課題 1 →
本文のうち「しかしある日坊やが」で始まる段落を、主な事実を残して短い箇条書きに直してください。
課題 2 →
女性と坊やの物語を記した本文の最後の一文のあとを引き継いで、話の続きを書いてください。

文書本文 →
* * * * * * *

女性に襲いかかり、少年を外へ投げ飛ばしてしまいます。
叫びをあげながら逃げ惑う女性でしたが、
投げ飛ばされた少年が現れ、復員兵の背後に銃を突き付けて
事はおさまりました。
それから少年と2人きりになった女性は
少年を坊やと呼び、彼に盗みはやめてきちんと働くことを
諭しました。
しかしある日坊やが頭に血を流し帰宅したのです。
女性は坊やが盗みを働いていた闇市では仕事が出来ずに
危ない仕事をしているのだと悟りました。
そして坊やは知らないテキ屋のおじさんから仕事に誘われていると
いいます。
しかもその条件は坊やが持っている拳銃を持って来ることでした。
そんな怪しい仕事は許せない女性でしたが、口論の末、
「あんたなんか好きじゃない。出て行って」と発してしまい、
坊やは知らないおじさんの元へ行ってしまいました。
おじさんの目的は復讐
それからテキ屋のおじさんと少年の旅が始まります。
さらわれた孤児が売られる様子を目の当たりにしたり、幽閉されている男性
(精神が壊れてしまった元兵士)を目撃する少年とおじさんでした。
おじさんの目的の屋敷にたどり着くと、物陰に隠れた2人は、
ある夫妻の団らんを目にしました。
おじさんは夜になったらあの夫妻の男の方を連れてくるように
少年に言いました。
その男とおじさんは戦時下で上司と部下という間柄だったのです。

* * * * * * *

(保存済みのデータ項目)
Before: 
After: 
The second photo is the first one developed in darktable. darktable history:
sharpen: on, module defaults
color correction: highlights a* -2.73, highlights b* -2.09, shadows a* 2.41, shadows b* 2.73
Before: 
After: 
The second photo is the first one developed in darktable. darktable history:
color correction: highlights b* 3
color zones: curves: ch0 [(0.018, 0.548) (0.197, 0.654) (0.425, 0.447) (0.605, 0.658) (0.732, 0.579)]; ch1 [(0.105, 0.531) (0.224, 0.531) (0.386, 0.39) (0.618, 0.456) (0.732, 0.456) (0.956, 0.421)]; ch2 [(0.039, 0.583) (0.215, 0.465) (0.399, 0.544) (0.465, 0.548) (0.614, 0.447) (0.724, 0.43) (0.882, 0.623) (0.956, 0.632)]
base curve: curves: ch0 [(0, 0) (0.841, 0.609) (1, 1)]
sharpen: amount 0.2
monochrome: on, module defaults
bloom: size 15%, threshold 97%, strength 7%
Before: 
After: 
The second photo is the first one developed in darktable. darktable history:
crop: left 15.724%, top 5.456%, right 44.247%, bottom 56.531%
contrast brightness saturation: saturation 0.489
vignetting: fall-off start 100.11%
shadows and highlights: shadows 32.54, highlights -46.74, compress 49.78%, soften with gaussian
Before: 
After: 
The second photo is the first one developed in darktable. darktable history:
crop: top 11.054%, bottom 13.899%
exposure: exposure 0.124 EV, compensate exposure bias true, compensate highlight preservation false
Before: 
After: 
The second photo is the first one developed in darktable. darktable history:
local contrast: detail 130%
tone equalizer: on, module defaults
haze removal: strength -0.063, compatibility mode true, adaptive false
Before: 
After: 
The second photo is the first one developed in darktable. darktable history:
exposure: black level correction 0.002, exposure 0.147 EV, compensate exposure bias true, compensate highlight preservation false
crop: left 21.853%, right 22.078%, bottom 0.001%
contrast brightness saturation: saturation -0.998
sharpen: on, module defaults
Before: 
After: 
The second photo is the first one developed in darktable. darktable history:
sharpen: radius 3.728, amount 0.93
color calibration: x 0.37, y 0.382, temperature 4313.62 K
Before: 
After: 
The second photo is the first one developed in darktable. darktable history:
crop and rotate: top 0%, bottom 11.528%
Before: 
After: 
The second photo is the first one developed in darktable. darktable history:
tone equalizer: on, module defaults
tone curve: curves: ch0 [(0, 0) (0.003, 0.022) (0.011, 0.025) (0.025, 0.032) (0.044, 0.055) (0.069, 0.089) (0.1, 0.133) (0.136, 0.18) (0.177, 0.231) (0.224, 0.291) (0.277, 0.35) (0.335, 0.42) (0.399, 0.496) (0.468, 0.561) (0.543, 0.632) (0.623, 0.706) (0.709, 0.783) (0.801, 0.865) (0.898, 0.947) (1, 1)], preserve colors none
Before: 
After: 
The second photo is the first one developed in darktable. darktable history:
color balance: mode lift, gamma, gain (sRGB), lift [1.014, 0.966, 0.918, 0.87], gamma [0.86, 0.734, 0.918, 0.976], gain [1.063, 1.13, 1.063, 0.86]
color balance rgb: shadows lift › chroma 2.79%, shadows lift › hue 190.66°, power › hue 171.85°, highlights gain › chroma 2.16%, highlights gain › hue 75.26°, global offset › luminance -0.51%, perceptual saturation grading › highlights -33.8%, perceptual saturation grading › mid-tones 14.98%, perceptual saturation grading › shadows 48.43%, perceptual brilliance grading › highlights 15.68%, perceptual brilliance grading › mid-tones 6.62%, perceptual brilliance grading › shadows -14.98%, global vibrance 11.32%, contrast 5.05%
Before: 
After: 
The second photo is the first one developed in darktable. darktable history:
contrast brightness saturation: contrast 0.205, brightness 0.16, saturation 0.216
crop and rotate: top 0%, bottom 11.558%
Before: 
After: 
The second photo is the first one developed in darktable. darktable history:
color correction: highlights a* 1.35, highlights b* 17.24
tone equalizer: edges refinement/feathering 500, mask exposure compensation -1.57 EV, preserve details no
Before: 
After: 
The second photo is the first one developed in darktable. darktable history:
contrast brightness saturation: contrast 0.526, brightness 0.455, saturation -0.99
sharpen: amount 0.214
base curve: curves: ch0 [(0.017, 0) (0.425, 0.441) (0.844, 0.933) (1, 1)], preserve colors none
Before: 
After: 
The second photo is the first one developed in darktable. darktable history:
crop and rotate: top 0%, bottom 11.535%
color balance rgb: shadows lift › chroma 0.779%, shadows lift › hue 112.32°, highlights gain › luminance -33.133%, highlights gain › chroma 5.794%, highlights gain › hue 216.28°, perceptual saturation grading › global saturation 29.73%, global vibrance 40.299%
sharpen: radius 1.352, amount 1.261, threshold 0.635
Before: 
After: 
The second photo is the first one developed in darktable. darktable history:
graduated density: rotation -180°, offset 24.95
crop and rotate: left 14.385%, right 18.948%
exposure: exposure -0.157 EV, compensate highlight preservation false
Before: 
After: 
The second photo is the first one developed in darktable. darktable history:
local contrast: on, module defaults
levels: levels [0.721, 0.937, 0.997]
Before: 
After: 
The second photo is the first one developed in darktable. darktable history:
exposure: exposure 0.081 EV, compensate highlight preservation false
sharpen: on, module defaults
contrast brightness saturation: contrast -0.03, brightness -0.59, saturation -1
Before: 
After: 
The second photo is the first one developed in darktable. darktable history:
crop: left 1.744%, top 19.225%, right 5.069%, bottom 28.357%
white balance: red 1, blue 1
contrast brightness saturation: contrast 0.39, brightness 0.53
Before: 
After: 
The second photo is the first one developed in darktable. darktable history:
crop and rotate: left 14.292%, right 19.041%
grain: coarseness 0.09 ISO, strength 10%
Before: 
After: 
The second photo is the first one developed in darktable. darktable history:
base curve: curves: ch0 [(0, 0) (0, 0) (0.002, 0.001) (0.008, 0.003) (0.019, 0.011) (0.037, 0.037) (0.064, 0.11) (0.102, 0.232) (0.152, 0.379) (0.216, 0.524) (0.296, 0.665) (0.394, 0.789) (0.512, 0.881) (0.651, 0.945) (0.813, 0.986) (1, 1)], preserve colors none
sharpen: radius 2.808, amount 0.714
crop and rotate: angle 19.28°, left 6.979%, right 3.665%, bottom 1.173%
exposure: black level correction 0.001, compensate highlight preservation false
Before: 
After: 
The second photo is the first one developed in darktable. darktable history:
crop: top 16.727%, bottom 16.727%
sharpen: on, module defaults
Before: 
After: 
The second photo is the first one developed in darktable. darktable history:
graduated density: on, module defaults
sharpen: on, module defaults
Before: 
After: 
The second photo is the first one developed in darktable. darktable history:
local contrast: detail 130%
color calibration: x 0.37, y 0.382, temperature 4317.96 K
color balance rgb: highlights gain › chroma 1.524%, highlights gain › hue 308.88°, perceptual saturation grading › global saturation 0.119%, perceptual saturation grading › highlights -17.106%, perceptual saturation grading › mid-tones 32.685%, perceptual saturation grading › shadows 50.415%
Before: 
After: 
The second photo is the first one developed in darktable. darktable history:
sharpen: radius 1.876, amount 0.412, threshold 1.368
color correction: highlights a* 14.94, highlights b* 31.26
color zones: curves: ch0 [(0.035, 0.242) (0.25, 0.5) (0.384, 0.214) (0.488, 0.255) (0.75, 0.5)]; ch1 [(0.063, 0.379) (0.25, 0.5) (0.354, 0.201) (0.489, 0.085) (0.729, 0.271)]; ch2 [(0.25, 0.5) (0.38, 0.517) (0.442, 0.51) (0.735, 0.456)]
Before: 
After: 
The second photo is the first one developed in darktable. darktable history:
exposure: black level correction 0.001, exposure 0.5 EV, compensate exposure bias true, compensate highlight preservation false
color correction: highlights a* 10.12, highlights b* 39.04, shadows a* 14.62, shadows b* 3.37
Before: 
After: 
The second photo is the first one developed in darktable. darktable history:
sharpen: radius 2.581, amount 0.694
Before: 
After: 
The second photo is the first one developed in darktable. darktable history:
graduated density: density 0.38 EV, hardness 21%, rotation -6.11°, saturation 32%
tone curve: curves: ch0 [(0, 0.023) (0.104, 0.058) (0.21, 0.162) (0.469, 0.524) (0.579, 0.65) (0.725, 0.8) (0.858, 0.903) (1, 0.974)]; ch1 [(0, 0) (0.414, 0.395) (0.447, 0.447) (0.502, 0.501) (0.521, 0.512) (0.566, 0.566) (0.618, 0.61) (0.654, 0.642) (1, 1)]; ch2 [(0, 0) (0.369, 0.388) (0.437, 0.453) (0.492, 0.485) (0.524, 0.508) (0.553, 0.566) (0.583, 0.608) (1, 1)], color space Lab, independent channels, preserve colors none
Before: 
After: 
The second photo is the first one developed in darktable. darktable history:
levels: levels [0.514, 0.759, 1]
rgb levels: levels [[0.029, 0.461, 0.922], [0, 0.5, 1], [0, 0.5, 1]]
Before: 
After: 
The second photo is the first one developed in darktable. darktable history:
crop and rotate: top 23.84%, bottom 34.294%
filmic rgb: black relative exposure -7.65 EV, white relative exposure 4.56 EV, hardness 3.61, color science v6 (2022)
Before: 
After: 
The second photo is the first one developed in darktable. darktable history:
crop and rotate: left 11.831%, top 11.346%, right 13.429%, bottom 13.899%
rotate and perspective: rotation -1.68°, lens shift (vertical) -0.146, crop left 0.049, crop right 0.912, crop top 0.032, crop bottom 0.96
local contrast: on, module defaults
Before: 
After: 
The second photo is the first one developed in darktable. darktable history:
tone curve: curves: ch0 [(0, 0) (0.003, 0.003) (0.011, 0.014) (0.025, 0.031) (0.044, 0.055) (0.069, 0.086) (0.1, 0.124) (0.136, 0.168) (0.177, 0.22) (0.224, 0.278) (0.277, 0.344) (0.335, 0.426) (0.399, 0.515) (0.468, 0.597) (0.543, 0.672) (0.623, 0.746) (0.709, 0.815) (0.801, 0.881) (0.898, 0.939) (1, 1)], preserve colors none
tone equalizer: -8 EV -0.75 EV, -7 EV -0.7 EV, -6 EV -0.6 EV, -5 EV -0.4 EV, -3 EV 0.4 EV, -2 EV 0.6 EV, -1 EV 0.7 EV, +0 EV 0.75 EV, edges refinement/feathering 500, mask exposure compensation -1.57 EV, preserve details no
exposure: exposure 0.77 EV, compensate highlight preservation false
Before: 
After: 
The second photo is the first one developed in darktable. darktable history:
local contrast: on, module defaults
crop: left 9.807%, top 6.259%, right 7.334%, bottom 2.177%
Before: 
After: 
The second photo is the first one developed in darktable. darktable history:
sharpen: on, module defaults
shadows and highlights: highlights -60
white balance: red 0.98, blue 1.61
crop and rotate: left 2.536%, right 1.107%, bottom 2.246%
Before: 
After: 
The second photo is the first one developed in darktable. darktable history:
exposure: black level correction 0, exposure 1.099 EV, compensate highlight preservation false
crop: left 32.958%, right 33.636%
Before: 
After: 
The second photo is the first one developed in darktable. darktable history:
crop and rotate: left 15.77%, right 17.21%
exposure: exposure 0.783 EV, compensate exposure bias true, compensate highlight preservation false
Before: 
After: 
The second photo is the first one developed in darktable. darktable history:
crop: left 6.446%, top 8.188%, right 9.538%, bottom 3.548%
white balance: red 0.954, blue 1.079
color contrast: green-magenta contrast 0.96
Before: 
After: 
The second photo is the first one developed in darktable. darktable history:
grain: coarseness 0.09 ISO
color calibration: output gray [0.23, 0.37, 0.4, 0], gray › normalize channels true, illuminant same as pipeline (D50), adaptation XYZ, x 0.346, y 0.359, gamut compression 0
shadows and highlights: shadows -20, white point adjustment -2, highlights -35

* * * * * * *

課題の結果 1 →
・ある日、坊やが頭から血を流して帰宅した。
・女性は、坊やが闇市で仕事ができず、危ない仕事をしているのだと悟った。
・坊やは知らないテキ屋のおじさんから仕事に誘われていた。条件は、坊やが持っている拳銃を持って来ることだった。
・女性はその仕事を許せず、口論の末に「あんたなんか好きじゃない。出て行って」と言ってしまった。
・坊やはそのおじさんの元へ行ってしまった。

課題の結果 2 →
そしておじさんの目的とは
捕虜を殺すことを強要した上司に対する復讐でした。
少年から銃を借りたおじさんは上司によって狂わされた
かつての友人の仇をとるように、名前を呼びながら一発ずつ
上司の男に撃ちこみました。
3発撃った後、最後に自分と捕虜の分だといって
男の頭に銃を突きつけるおじさんでしたが
引き金を引くことは出来ませんでした。
次に自らのこめかみに銃口をあてるも
やはり引き金を引くことができずに銃をおろしました。
おじさんの代わりに男に向けて引き金を引こうとした
少年でした。
しかしおじさんはそれを静止し、男に向かって
一生その痛みを抱えて生きて行け
と放ちました。
一発の銃声
おじさんとはそこで別れることになった少年は
女性の住む居酒屋へ戻りました。
しかしやはり女性は顔を見せずに、近寄らないように言います。
女性は病に侵されていたのです。
感染を防ぎ、変わり果てた自身の姿を見せたくない
という理由からふすまを閉じたまま話はじめました。
先日言った「好きじゃない」というのは
病気のことを隠したかった女性の嘘だったのだと。
それはほんの一瞬だったけれど疑似親子生活は
幸せだったと。
少年には盗みのような犯罪ではなく、
きちんとした仕事をしてしっかり生きて行って欲しいと言いました。
そして拳銃は置いて行きなさいと。
言われた通り、拳銃を置いて立ち去った少年は
闇市へ向かいました。
盗みをしたことのある店で皿洗いを始めた少年は
店主に投げ飛ばされます。
それでも皿洗いに戻っては突き飛ばされ血を流す
少年でしたが諦めることはありませんでした。
何度も何度も挑む少年に根負けした店主は
皿洗いすることを許し、
そっと食事を出し、賃金を払いました。
少年は賃金を握りしめ、病が治るように、
食事を入手しようとしますがお金が足りず、
上等な洋服を手に入れようと物色していました。
その時、一発の銃声が響き渡りました。
少年は手にしていた服を手放し、
闇市の人込みの中へ消えて行きました。
『ほかげ』の結末をネタバレ考察
病気に侵されてしまった女性とも
テキ屋のおじさんとも共に生きていくことは
出来ず孤独になってしまった少年でした。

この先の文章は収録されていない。